Return every entry below exactly as written.

» Data for review
*** Block opens ***
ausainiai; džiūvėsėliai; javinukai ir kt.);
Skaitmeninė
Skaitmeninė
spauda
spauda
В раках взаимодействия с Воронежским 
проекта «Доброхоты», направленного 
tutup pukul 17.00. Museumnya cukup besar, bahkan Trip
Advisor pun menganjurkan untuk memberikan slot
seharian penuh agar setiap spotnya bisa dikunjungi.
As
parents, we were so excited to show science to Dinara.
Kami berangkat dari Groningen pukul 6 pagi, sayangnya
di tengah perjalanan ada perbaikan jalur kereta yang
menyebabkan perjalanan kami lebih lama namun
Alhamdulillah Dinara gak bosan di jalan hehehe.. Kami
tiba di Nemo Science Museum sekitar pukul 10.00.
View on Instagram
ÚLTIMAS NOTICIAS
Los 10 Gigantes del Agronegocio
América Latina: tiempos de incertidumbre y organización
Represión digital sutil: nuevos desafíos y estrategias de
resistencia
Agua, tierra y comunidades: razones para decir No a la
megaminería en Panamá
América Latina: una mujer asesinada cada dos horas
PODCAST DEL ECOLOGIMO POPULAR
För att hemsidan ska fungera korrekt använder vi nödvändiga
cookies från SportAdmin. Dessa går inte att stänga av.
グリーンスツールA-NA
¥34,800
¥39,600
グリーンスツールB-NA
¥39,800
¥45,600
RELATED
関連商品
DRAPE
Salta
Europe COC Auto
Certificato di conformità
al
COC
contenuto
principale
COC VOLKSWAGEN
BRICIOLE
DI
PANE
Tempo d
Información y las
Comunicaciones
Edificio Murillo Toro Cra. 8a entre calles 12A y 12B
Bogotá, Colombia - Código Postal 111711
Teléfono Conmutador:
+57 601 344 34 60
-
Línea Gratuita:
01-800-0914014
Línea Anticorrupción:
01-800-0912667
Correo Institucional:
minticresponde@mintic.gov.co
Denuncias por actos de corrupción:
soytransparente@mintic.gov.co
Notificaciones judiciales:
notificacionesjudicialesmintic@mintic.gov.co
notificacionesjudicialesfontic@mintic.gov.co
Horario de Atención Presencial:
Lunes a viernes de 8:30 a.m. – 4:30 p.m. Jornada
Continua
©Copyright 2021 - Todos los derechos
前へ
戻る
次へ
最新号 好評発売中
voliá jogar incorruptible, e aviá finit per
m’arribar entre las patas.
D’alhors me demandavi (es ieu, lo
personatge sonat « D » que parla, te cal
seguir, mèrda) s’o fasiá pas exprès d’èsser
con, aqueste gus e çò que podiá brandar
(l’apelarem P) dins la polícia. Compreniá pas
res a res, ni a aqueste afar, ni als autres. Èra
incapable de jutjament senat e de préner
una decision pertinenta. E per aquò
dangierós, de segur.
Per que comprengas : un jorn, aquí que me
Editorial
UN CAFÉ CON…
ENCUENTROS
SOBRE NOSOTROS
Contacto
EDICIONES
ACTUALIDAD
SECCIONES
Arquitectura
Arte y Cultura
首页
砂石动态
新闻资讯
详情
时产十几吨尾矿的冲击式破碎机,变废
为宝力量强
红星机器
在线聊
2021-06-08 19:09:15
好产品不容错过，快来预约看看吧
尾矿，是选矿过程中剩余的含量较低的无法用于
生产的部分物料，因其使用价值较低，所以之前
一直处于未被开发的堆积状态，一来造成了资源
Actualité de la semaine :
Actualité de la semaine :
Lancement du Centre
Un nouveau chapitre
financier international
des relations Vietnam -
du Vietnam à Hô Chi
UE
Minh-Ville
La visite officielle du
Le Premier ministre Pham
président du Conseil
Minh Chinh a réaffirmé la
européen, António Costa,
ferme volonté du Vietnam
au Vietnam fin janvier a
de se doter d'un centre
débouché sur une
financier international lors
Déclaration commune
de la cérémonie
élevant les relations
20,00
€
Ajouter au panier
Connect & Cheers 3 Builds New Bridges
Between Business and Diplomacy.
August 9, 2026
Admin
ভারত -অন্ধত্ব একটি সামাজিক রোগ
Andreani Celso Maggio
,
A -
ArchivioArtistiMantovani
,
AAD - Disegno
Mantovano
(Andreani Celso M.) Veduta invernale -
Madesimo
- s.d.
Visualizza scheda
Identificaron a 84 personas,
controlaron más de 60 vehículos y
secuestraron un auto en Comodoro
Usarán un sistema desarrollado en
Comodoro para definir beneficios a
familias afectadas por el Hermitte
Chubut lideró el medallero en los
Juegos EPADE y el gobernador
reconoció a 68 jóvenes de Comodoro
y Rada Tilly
*** Block closes ***
» Answer to this task
ausainiai; džiūvėsėliai; javinukai ir kt.);
Skaitmeninė
Skaitmeninė
spauda
spauda
В раках взаимодействия с Воронежским 
проекта «Доброхоты», направленного 
tutup pukul 17.00. Museumnya cukup besar, bahkan Trip
Advisor pun menganjurkan untuk memberikan slot
seharian penuh agar setiap spotnya bisa dikunjungi.
As
parents, we were so excited to show science to Dinara.
Kami berangkat dari Groningen pukul 6 pagi, sayangnya
di tengah perjalanan ada perbaikan jalur kereta yang
menyebabkan perjalanan kami lebih lama namun
Alhamdulillah Dinara gak bosan di jalan hehehe.. Kami
tiba di Nemo Science Museum sekitar pukul 10.00.
View on Instagram
ÚLTIMAS NOTICIAS
Los 10 Gigantes del Agronegocio
América Latina: tiempos de incertidumbre y organización
Represión digital sutil: nuevos desafíos y estrategias de
resistencia
Agua, tierra y comunidades: razones para decir No a la
megaminería en Panamá
América Latina: una mujer asesinada cada dos horas
PODCAST DEL ECOLOGIMO POPULAR
För att hemsidan ska fungera korrekt använder vi nödvändiga
cookies från SportAdmin. Dessa går inte att stänga av.
グリーンスツールA-NA
¥34,800
¥39,600
グリーンスツールB-NA
¥39,800
¥45,600
RELATED
関連商品
DRAPE
Salta
Europe COC Auto
Certificato di conformità
al
COC
contenuto
principale
COC VOLKSWAGEN
BRICIOLE
DI
PANE
Tempo d
Información y las
Comunicaciones
Edificio Murillo Toro Cra. 8a entre calles 12A y 12B
Bogotá, Colombia - Código Postal 111711
Teléfono Conmutador:
+57 601 344 34 60
-
Línea Gratuita:
01-800-0914014
Línea Anticorrupción:
01-800-0912667
Correo Institucional:
minticresponde@mintic.gov.co
Denuncias por actos de corrupción:
soytransparente@mintic.gov.co
Notificaciones judiciales:
notificacionesjudicialesmintic@mintic.gov.co
notificacionesjudicialesfontic@mintic.gov.co
Horario de Atención Presencial:
Lunes a viernes de 8:30 a.m. – 4:30 p.m. Jornada
Continua
©Copyright 2021 - Todos los derechos
前へ
戻る
次へ
最新号 好評発売中
voliá jogar incorruptible, e aviá finit per
m’arribar entre las patas.
D’alhors me demandavi (es ieu, lo
personatge sonat « D » que parla, te cal
seguir, mèrda) s’o fasiá pas exprès d’èsser
con, aqueste gus e çò que podiá brandar
(l’apelarem P) dins la polícia. Compreniá pas
res a res, ni a aqueste afar, ni als autres. Èra
incapable de jutjament senat e de préner
una decision pertinenta. E per aquò
dangierós, de segur.
Per que comprengas : un jorn, aquí que me
Editorial
UN CAFÉ CON…
ENCUENTROS
SOBRE NOSOTROS
Contacto
EDICIONES
ACTUALIDAD
SECCIONES
Arquitectura
Arte y Cultura
首页
砂石动态
新闻资讯
详情
时产十几吨尾矿的冲击式破碎机,变废
为宝力量强
红星机器
在线聊
2021-06-08 19:09:15
好产品不容错过，快来预约看看吧
尾矿，是选矿过程中剩余的含量较低的无法用于
生产的部分物料，因其使用价值较低，所以之前
一直处于未被开发的堆积状态，一来造成了资源
Actualité de la semaine :
Actualité de la semaine :
Lancement du Centre
Un nouveau chapitre
financier international
des relations Vietnam -
du Vietnam à Hô Chi
UE
Minh-Ville
La visite officielle du
Le Premier ministre Pham
président du Conseil
Minh Chinh a réaffirmé la
européen, António Costa,
ferme volonté du Vietnam
au Vietnam fin janvier a
de se doter d'un centre
débouché sur une
financier international lors
Déclaration commune
de la cérémonie
élevant les relations
20,00
€
Ajouter au panier
Connect & Cheers 3 Builds New Bridges
Between Business and Diplomacy.
August 9, 2026
Admin
ভারত -অন্ধত্ব একটি সামাজিক রোগ
Andreani Celso Maggio
,
A -
ArchivioArtistiMantovani
,
AAD - Disegno
Mantovano
(Andreani Celso M.) Veduta invernale -
Madesimo
- s.d.
Visualizza scheda
Identificaron a 84 personas,
controlaron más de 60 vehículos y
secuestraron un auto en Comodoro
Usarán un sistema desarrollado en
Comodoro para definir beneficios a
familias afectadas por el Hermitte
Chubut lideró el medallero en los
Juegos EPADE y el gobernador
reconoció a 68 jóvenes de Comodoro
y Rada Tilly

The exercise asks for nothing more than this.